━━━ DATASET EXTRACT
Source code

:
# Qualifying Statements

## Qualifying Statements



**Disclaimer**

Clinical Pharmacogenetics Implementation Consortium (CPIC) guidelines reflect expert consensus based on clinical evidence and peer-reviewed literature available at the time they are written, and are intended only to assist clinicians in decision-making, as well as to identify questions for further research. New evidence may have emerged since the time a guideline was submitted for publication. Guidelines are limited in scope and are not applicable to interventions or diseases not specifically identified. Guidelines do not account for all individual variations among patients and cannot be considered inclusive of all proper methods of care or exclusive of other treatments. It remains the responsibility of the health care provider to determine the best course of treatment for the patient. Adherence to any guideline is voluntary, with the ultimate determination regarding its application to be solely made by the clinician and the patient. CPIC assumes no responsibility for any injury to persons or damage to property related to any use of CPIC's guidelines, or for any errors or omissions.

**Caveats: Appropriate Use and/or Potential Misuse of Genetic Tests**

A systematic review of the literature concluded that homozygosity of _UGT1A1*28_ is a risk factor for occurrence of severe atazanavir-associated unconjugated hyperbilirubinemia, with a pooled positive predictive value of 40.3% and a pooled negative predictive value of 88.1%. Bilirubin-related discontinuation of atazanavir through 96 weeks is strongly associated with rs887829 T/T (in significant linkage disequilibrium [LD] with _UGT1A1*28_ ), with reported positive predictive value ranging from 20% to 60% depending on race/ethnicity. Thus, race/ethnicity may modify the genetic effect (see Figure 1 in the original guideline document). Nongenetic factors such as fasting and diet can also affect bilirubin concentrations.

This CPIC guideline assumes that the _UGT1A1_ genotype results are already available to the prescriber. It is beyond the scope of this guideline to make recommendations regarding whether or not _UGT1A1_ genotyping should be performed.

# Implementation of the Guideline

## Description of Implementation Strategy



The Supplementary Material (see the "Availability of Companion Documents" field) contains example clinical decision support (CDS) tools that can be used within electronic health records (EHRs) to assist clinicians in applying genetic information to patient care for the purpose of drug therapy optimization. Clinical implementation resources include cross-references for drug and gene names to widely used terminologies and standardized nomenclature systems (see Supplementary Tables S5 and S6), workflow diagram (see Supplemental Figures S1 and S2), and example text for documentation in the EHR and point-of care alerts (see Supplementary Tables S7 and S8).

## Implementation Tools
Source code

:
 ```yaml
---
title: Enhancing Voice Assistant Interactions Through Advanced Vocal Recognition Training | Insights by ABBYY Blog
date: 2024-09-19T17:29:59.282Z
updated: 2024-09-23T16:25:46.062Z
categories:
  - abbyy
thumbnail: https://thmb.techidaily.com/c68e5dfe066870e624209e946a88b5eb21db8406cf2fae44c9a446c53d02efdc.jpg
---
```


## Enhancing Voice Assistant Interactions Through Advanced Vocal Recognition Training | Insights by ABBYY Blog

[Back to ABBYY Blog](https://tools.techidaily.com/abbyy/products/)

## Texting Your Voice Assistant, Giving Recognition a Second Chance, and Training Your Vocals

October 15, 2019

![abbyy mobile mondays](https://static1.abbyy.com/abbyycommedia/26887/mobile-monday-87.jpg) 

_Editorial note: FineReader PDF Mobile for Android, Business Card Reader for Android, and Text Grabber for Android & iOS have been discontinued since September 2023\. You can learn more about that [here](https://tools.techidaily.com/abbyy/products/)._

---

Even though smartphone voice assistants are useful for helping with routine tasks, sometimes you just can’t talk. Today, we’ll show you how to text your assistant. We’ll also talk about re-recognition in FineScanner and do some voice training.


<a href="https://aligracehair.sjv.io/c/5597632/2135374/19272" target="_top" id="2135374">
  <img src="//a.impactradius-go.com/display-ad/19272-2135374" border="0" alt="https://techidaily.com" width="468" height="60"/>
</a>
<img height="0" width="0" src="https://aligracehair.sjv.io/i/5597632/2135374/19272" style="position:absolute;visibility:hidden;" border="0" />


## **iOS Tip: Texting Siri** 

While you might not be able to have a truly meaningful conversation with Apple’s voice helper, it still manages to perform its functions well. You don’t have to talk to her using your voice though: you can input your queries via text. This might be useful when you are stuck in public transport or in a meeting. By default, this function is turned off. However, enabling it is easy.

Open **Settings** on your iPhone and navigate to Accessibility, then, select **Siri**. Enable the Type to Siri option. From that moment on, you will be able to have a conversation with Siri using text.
━━━━━━
WORK TO BE COMPLETED:
Please return exactly the lines that run from the line with "## Implementation Tools" through the end of the records above, both included, and nothing more.

ANSWER TO THIS EXERCISE:
## Implementation Tools
Source code

:
 ```yaml
---
title: Enhancing Voice Assistant Interactions Through Advanced Vocal Recognition Training | Insights by ABBYY Blog
date: 2024-09-19T17:29:59.282Z
updated: 2024-09-23T16:25:46.062Z
categories:
  - abbyy
thumbnail: https://thmb.techidaily.com/c68e5dfe066870e624209e946a88b5eb21db8406cf2fae44c9a446c53d02efdc.jpg
---
```


## Enhancing Voice Assistant Interactions Through Advanced Vocal Recognition Training | Insights by ABBYY Blog

[Back to ABBYY Blog](https://tools.techidaily.com/abbyy/products/)

## Texting Your Voice Assistant, Giving Recognition a Second Chance, and Training Your Vocals

October 15, 2019

![abbyy mobile mondays](https://static1.abbyy.com/abbyycommedia/26887/mobile-monday-87.jpg) 

_Editorial note: FineReader PDF Mobile for Android, Business Card Reader for Android, and Text Grabber for Android & iOS have been discontinued since September 2023\. You can learn more about that [here](https://tools.techidaily.com/abbyy/products/)._

---

Even though smartphone voice assistants are useful for helping with routine tasks, sometimes you just can’t talk. Today, we’ll show you how to text your assistant. We’ll also talk about re-recognition in FineScanner and do some voice training.


<a href="https://aligracehair.sjv.io/c/5597632/2135374/19272" target="_top" id="2135374">
  <img src="//a.impactradius-go.com/display-ad/19272-2135374" border="0" alt="https://techidaily.com" width="468" height="60"/>
</a>
<img height="0" width="0" src="https://aligracehair.sjv.io/i/5597632/2135374/19272" style="position:absolute;visibility:hidden;" border="0" />


## **iOS Tip: Texting Siri** 

While you might not be able to have a truly meaningful conversation with Apple’s voice helper, it still manages to perform its functions well. You don’t have to talk to her using your voice though: you can input your queries via text. This might be useful when you are stuck in public transport or in a meeting. By default, this function is turned off. However, enabling it is easy.

Open **Settings** on your iPhone and navigate to Accessibility, then, select **Siri**. Enable the Type to Siri option. From that moment on, you will be able to have a conversation with Siri using text.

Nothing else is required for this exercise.